Our success as nursing students and the leadership development we gained through our project and Rising Star recognition enabled all of us to get our dream jobs. Anne is now a staff nurse on a surgical ICU unit. Lucy is working on a hospital burn unit. Rachel is employed on a renal diabetes unit. And Kim is a staff nurse on a pediatric ICU. During our leadership development journey, we became committed—even as new RNs—to promoting nursing research and EBP in our nursing careers.
When we were inducted as members of Sigma Theta Tau International Honor Society of Nursing (Sigma), we pledged to uphold nursing excellence, knowledge, service, and leadership. As Rising Stars, we had the opportunity to get a head start on that commitment. RNL
Kimberly A. Bell, BSN, RN, Lucinda N. Hardison, BSN, RN, Anne W. Kiboi, BSN, RN, and Rachel R. Smith, BSN, RN, graduated in 2018 from the University of Southern Indiana College of Nursing and Health Professions in Evansville, Indiana, USA. Today, all are employed at Indiana hospitals in Evansville and Indianapolis.

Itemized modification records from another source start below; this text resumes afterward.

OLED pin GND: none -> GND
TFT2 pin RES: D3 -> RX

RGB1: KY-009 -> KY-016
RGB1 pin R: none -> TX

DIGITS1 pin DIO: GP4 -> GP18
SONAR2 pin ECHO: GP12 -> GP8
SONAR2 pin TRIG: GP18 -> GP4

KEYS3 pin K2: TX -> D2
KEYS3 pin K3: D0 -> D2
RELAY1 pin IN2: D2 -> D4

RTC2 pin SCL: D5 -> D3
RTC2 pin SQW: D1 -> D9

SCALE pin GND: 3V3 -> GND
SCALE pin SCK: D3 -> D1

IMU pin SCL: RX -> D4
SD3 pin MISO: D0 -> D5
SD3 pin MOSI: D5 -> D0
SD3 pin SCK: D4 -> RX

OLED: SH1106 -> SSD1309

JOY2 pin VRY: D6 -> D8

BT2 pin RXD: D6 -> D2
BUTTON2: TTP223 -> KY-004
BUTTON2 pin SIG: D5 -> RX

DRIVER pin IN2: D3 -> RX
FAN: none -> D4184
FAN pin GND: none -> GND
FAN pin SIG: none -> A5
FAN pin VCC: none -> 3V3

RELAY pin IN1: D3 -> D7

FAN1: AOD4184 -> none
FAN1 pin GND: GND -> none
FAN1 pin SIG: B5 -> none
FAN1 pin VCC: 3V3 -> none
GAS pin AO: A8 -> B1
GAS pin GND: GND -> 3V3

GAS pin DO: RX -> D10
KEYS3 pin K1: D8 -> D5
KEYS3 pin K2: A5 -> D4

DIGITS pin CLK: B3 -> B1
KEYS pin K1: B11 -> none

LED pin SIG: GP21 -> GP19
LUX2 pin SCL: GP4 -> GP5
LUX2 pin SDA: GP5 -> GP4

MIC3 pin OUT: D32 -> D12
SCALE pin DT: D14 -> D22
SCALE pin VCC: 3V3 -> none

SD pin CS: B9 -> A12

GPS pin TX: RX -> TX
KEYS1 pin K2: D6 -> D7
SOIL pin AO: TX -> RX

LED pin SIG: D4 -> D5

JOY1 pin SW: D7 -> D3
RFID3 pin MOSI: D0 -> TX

Bell, K., Hardison, L., Kiboi, A., Goldstein, R., Heckman, A., Mehringer, S., …Voyles, G. (2018, April). A collaborative approach to educating evidence based practice among BSN students and rural hospital nurses. Paper presented at University of Southern Indiana Endeavor Symposium, Evansville, IN.
Hardison, L., Goldstein, R., Kiboi, A., & Bell, K. (2017, November). Our experience as Rising Stars. Paper presented at Omicron Psi Chapter Fall Program, Sigma Theta Tau International Honor Society of Nursing, Evansville, IN.
Kiboi, A., Bell, K., Goldstein, R., Hardison, L., Heckman, A., Parsons, A., … Spiller, J. (2017, October). A collaborative approach to educating evidence based practice among BSN students and rural hospital nurses. Paper presented at University of Southern Indiana Nursing and Health Professions Educator Conference, Evansville, IN.